- WHAT TO PRODUCE:
Return all the entries below exactly, except for the images they hold.

== ENTRIES SHOWN

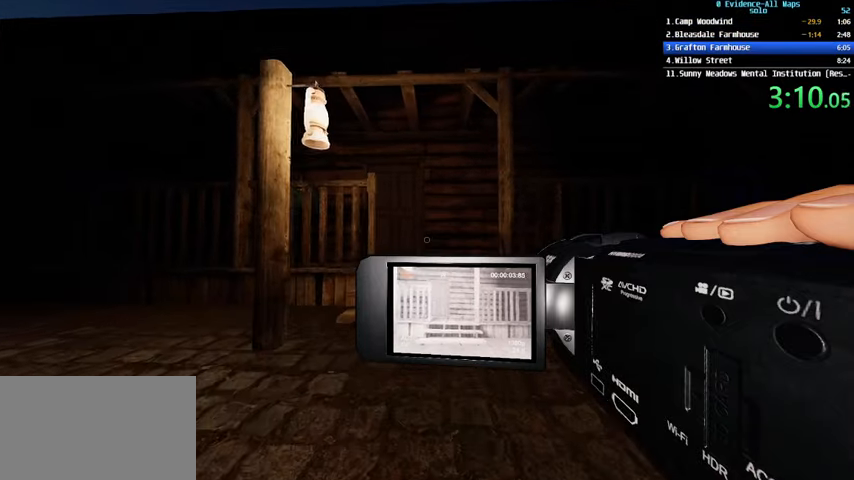
{"keys": ["shift", "w"], "mouse": [], "events": []}
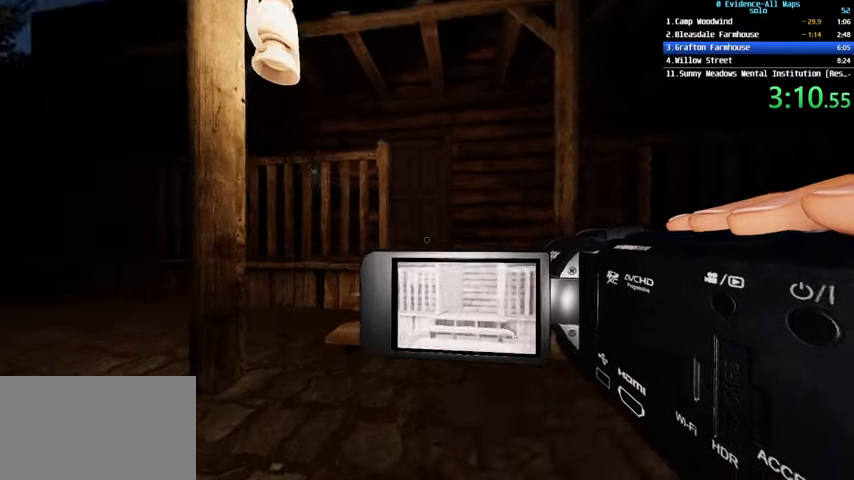
{"keys": ["shift", "w"], "mouse": [], "events": []}
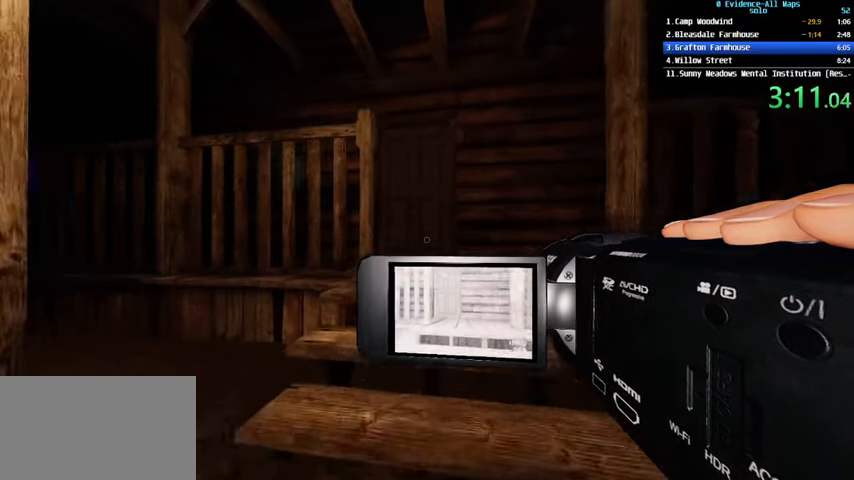
{"keys": ["shift", "w"], "mouse": [], "events": []}
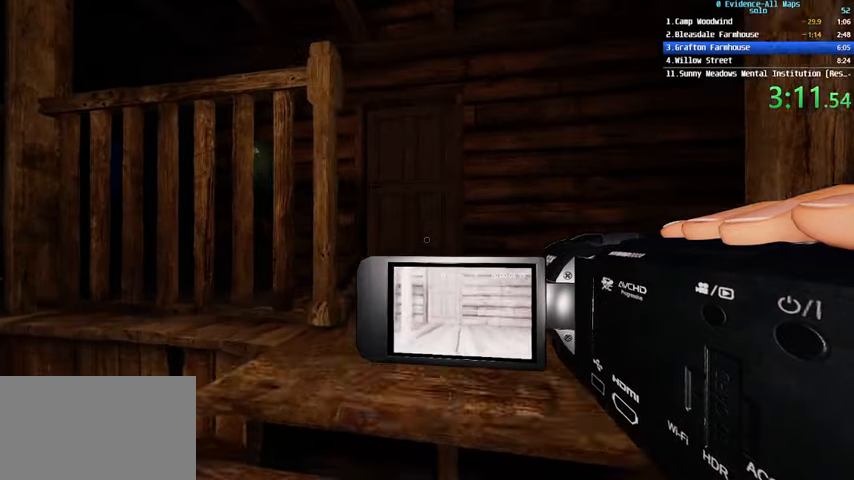
{"keys": ["shift", "w"], "mouse": [], "events": []}
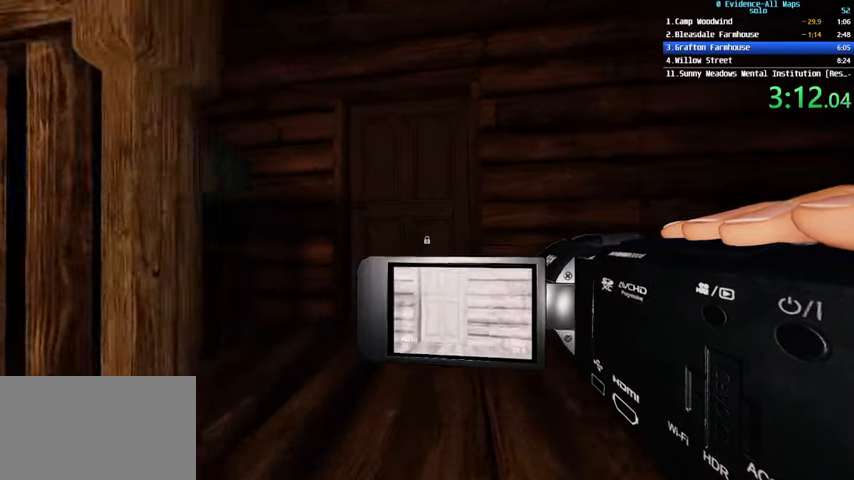
{"keys": ["shift", "w"], "mouse": ["left"], "events": [[434, "mouse_left", "down"]]}
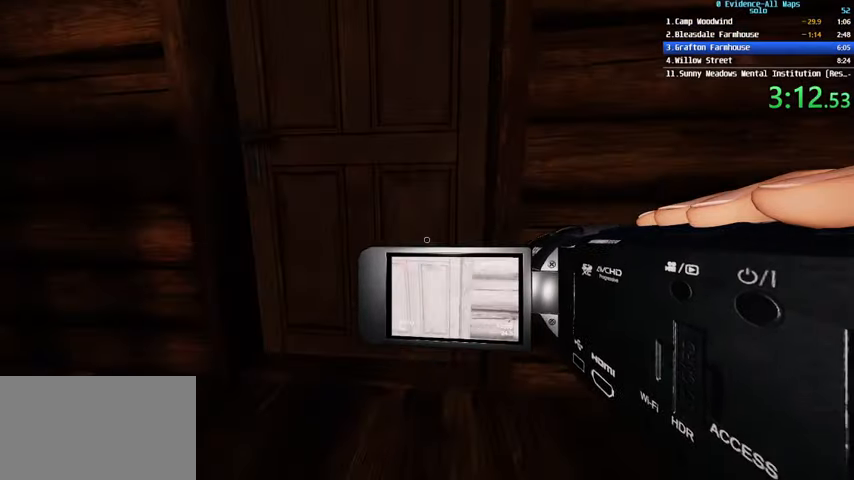
{"keys": ["shift", "w"], "mouse": [], "events": [[234, "a", "down"], [300, "mouse_left", "up"], [400, "a", "up"]]}
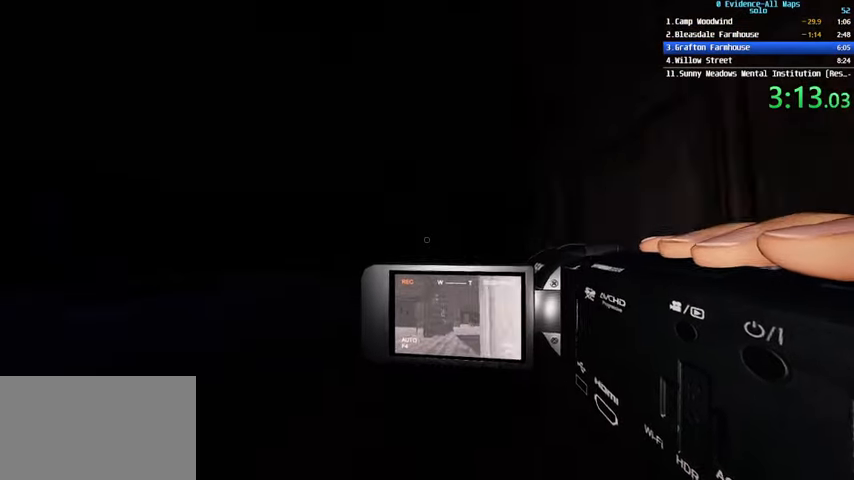
{"keys": ["d", "shift", "w"], "mouse": [], "events": [[334, "d", "down"], [368, "c", "down"], [501, "c", "up"]]}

====

- EXERCISE ANSWER:
{"keys": ["shift", "w"], "mouse": [], "events": []}
{"keys": ["shift", "w"], "mouse": [], "events": []}
{"keys": ["shift", "w"], "mouse": [], "events": []}
{"keys": ["shift", "w"], "mouse": [], "events": []}
{"keys": ["shift", "w"], "mouse": ["left"], "events": [[434, "mouse_left", "down"]]}
{"keys": ["shift", "w"], "mouse": [], "events": [[234, "a", "down"], [300, "mouse_left", "up"], [400, "a", "up"]]}
{"keys": ["d", "shift", "w"], "mouse": [], "events": [[334, "d", "down"], [368, "c", "down"], [501, "c", "up"]]}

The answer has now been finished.